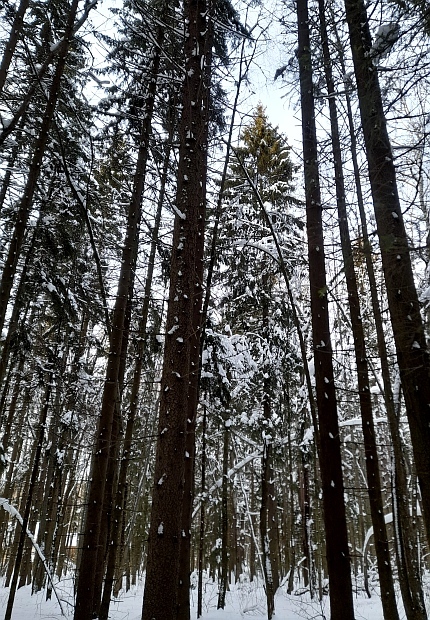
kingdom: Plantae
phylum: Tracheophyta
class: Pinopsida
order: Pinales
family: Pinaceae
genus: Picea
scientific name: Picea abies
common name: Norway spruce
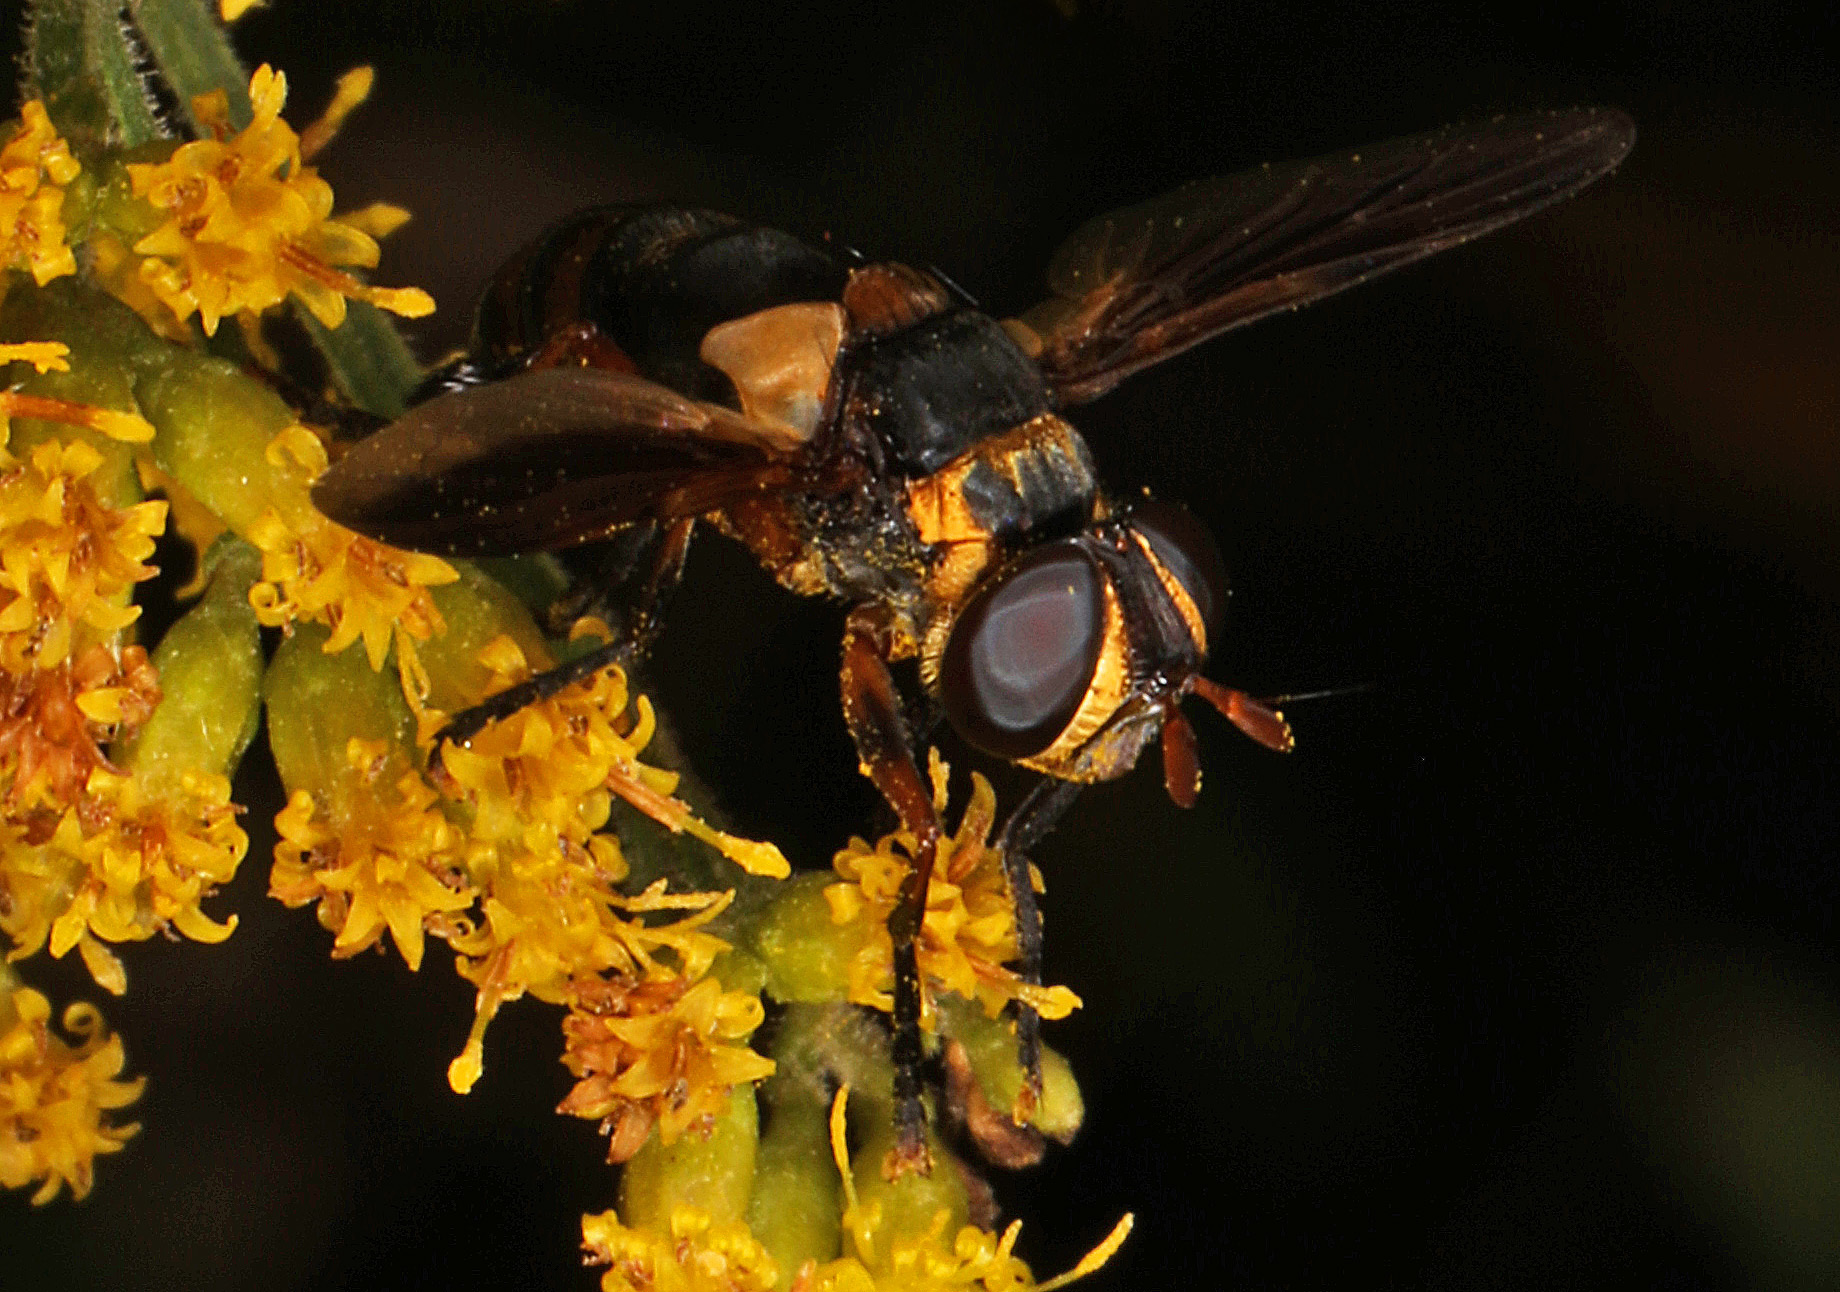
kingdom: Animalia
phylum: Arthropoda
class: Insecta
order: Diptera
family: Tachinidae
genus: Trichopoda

────

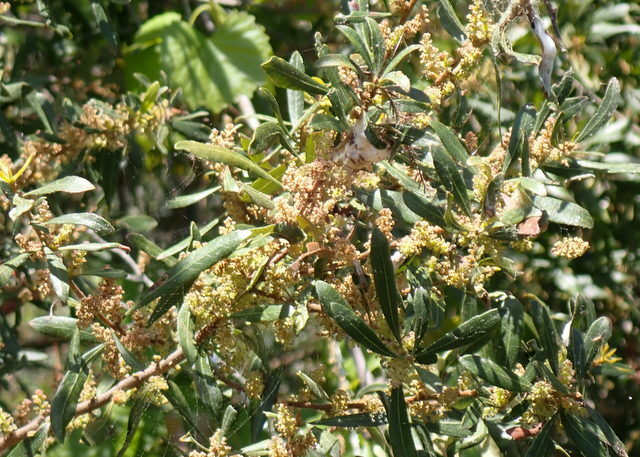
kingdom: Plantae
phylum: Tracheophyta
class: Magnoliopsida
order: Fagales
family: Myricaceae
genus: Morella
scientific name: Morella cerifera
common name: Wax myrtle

────

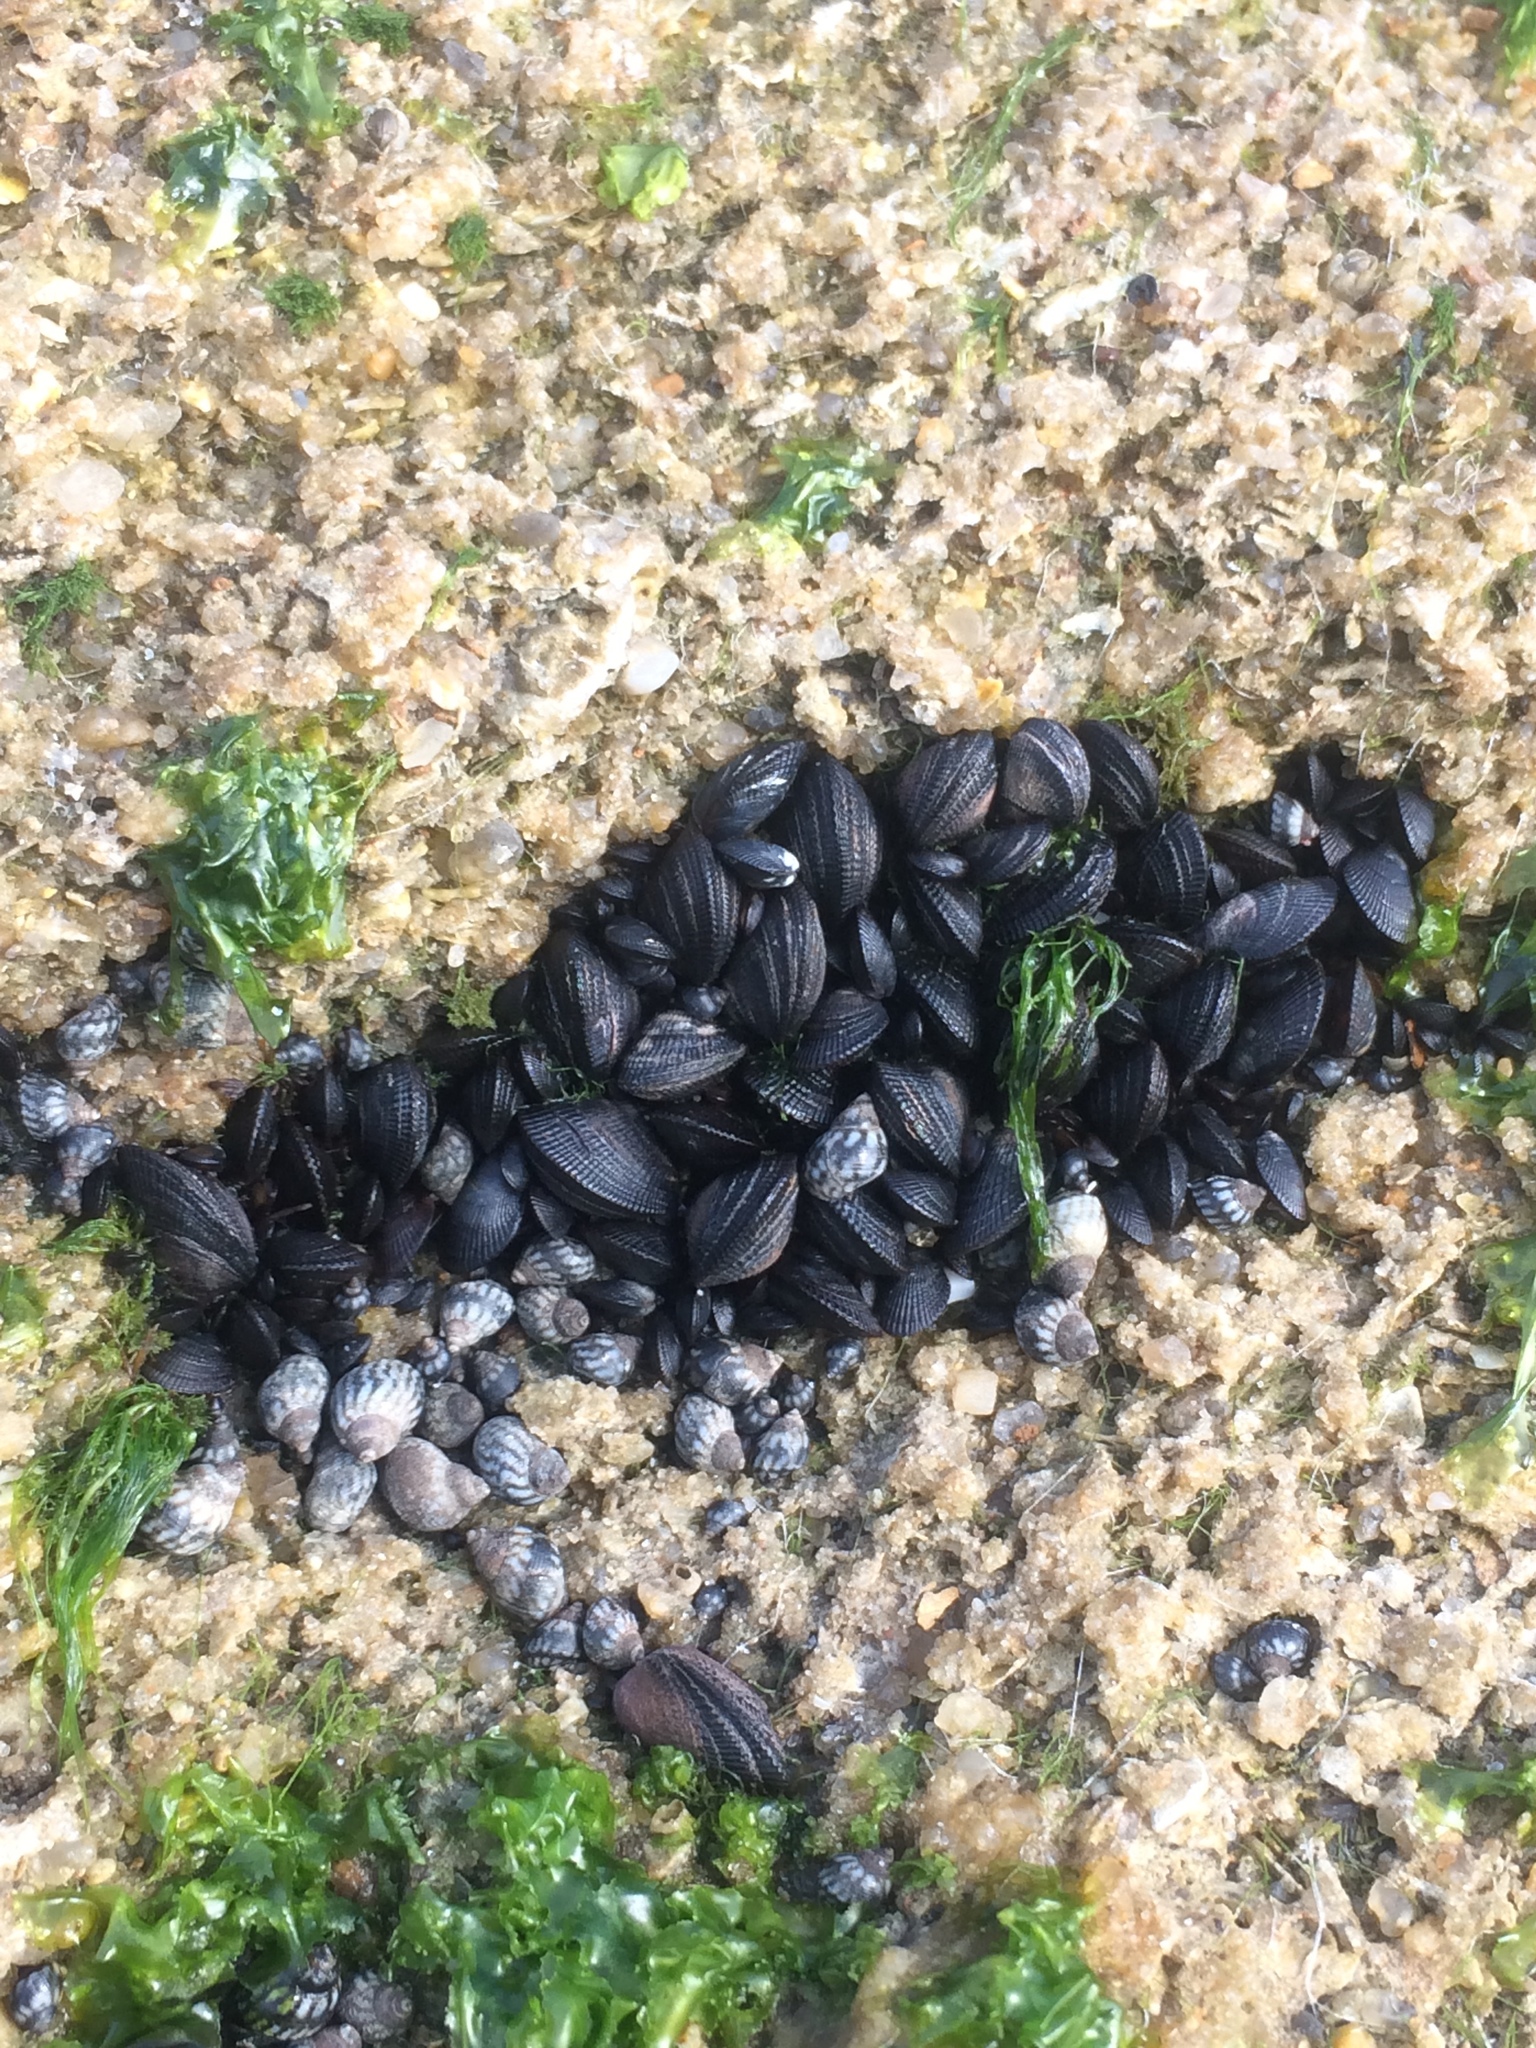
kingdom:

────

● Task instructions
Rewrite the records as a JSON list of strings, one string per line and no blank lines, beginning at the line that contains "genus: Picea" and stopping after the line that contains "family: Tachinidae". Leave the pictures out of the list.

● Exercise result
[
  "genus: Picea",
  "scientific name: Picea abies",
  "common name: Norway spruce",
  "kingdom: Animalia",
  "phylum: Arthropoda",
  "class: Insecta",
  "order: Diptera",
  "family: Tachinidae"
]